Digitale Infrastrukturen verändern Beziehungen. Wer in diesem Umfeld nicht richtig kommuniziert, sabotiert die Beziehungsarbeit. Zu diesem Schluss kommt der Schweizer Kommunikationsexperte Stefan Häseli.
Noch immer findet der gute alte Knigge in der Businesswelt Anwendung. Das gilt auch und erst recht in der Kommunikation. Doch wie sähe ein Business-Knigge 4.0 aus?
Sitzung, Workshop oder sonstige Veranstaltung: Bei vielen Teilnehmenden hat sich eine Verhaltensweise eingeschlichen, die nicht Knigge-like ist. Da wird gern gleich zu Beginn das Notebook auf den Tisch gestellt und aufgeklappt. Mensch fokussiert Maschine – wie in einer IT-Schulung. Im weiteren Verlauf bleiben trotz Gesprächen oder Präsentationen die Blicke auf die genutzten Bildschirme gerichtet, E-Mails werden nebenher verfasst und andere Tasks abgearbeitet, Tippgeräusche produziert. Einschlägige Foren, Essays und Austauschrunden von (auch digitalen) Experten sprechen hierzu eine klare Sprache: Das tendiert zu Respektlosigkeit. Es besteht die Gefahr, dass es auch vermehrt so wahrgenommen wird und gerade im Businesskontext Reaktionen auslöst, die nicht zwingend immer geäußert werden – wahrgenommen, angedacht und gemerkt allerdings schon. Zudem funktioniert Multitasking auch im digitalen Zeitalter nicht. Man sieht es der tippenden Person praktisch immer an, ob sie Notizen zum Thema macht oder eben nicht.

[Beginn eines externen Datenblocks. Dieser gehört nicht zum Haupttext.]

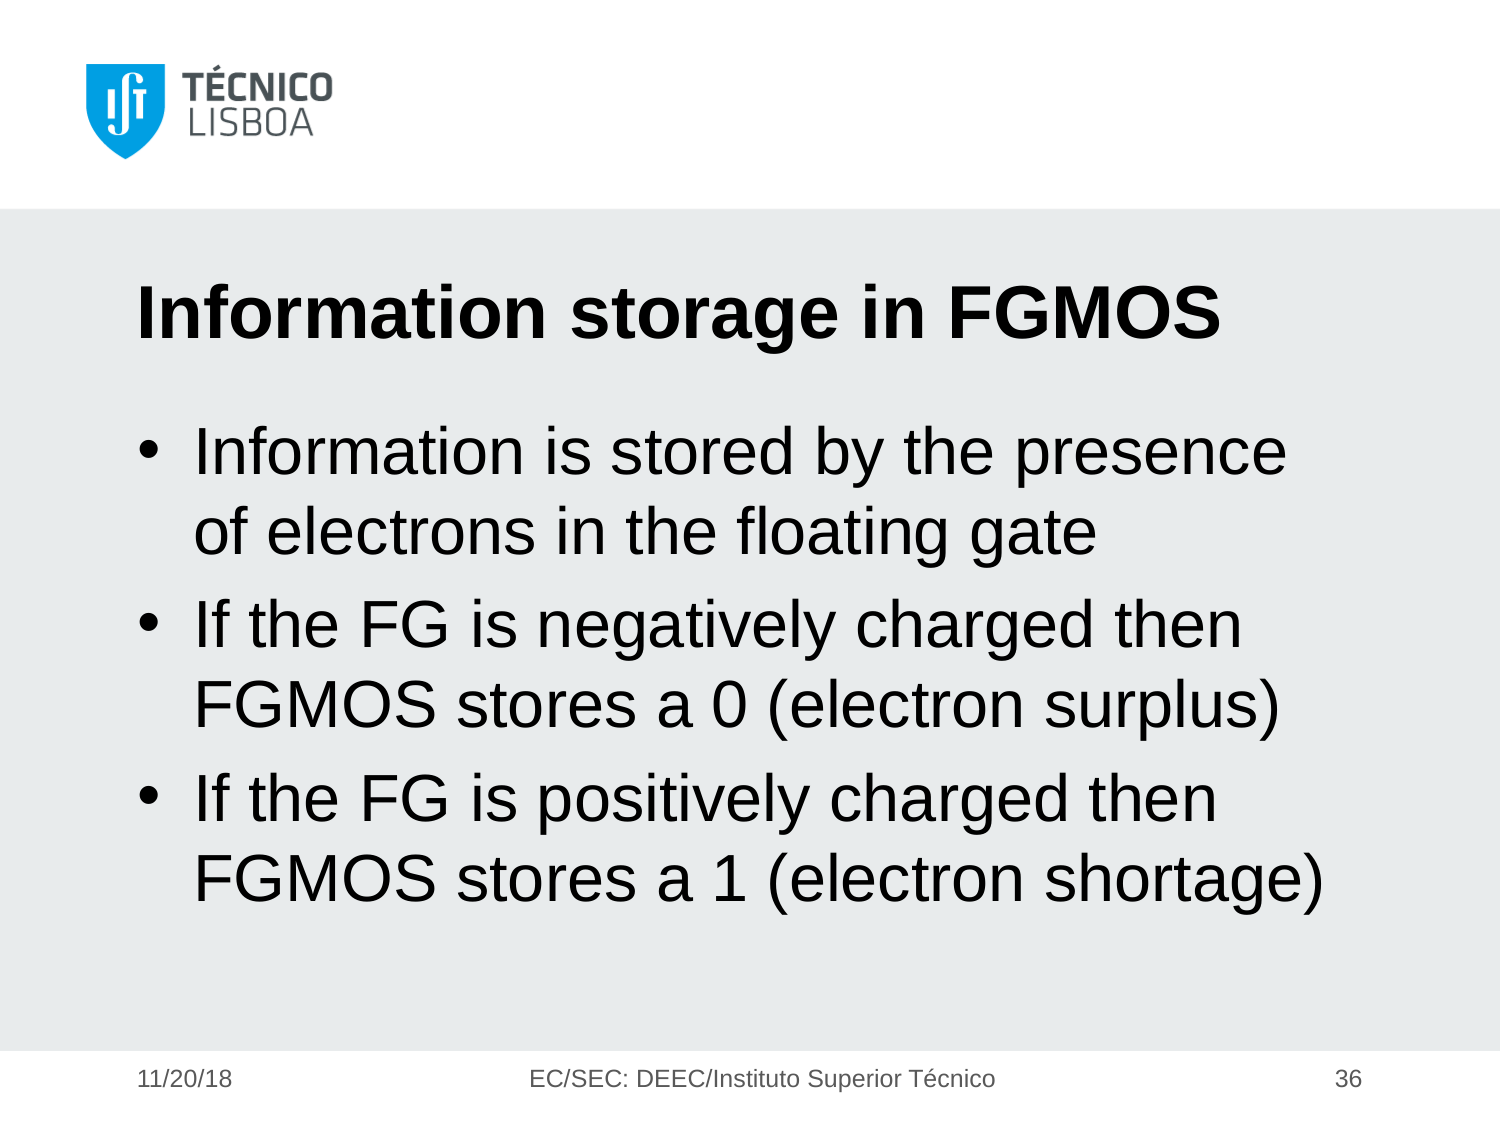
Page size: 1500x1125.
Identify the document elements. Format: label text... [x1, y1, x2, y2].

list Information is stored by the presence of electrons in the floating gate If the FG is negatively charged then FGMOS stores a 0 (electron surplus) If the FG is positively charged then FGMOS stores a 1 (electron shortage) [121, 400, 1378, 1005]
slide_number <number> [1077, 1052, 1378, 1103]
picture [0, 0, 1500, 1125]
title Information storage in FGMOS [121, 237, 1378, 381]
slide_number 11/20/18 [121, 1052, 425, 1103]
footer EC/SEC: DEEC/Instituto Superior Técnico [512, 1052, 1021, 1103]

Studie zum Zeitfresser Unaufmerksamkeit
In verschiedenen belastbaren Studien wurde der Faktor Unaufmerksamkeit in Verluststunden umgerechnet: Wer nicht aufpasst, muss mehr nachfragen. Wer zu wenig Aufmerksamkeit erhält, hakt zeitintensiv nach. Ein Live-Test über mehrere Veranstaltungen mit anschließender Kurzumfrage zu den erörterten Themeninhalten hat ergeben, dass Notebookschreibende massiv schlechter abschneiden. Sie erzielen weniger als 50 Prozent des Resultats der anderen.
Notebook zuklappen und damit Chancen nutzen
Ein zugeklapptes Notebook oder eines, das in der Tasche bleibt, kann auch ein Statement im Sinne von Respekt und guter Selbstorganisation sein. Darum bin ich persönlich als Referent, Trainer oder schlichtweg Kommunikator dazu übergegangen, aufgeklappte Laptops, wenn es inhaltlich oder methodisch nicht zwingend erforderlich ist, aus meinen Veranstaltungen und Meetings zu verbannen. Dafür gibt es zum Beispiel in der Mittagspause oder der Nachmittagsflaute konkret 30 Minuten Zeit, um sich den zwingenden persönlichen Geschäften zu widmen, sofern das von der Gruppe gewünscht ist. Einige erkennen dann auch durchaus die Chance, sich mal einen Tag so zu organisieren, dass sie ausnahmsweise mal nicht durchgehend erreichbar sind.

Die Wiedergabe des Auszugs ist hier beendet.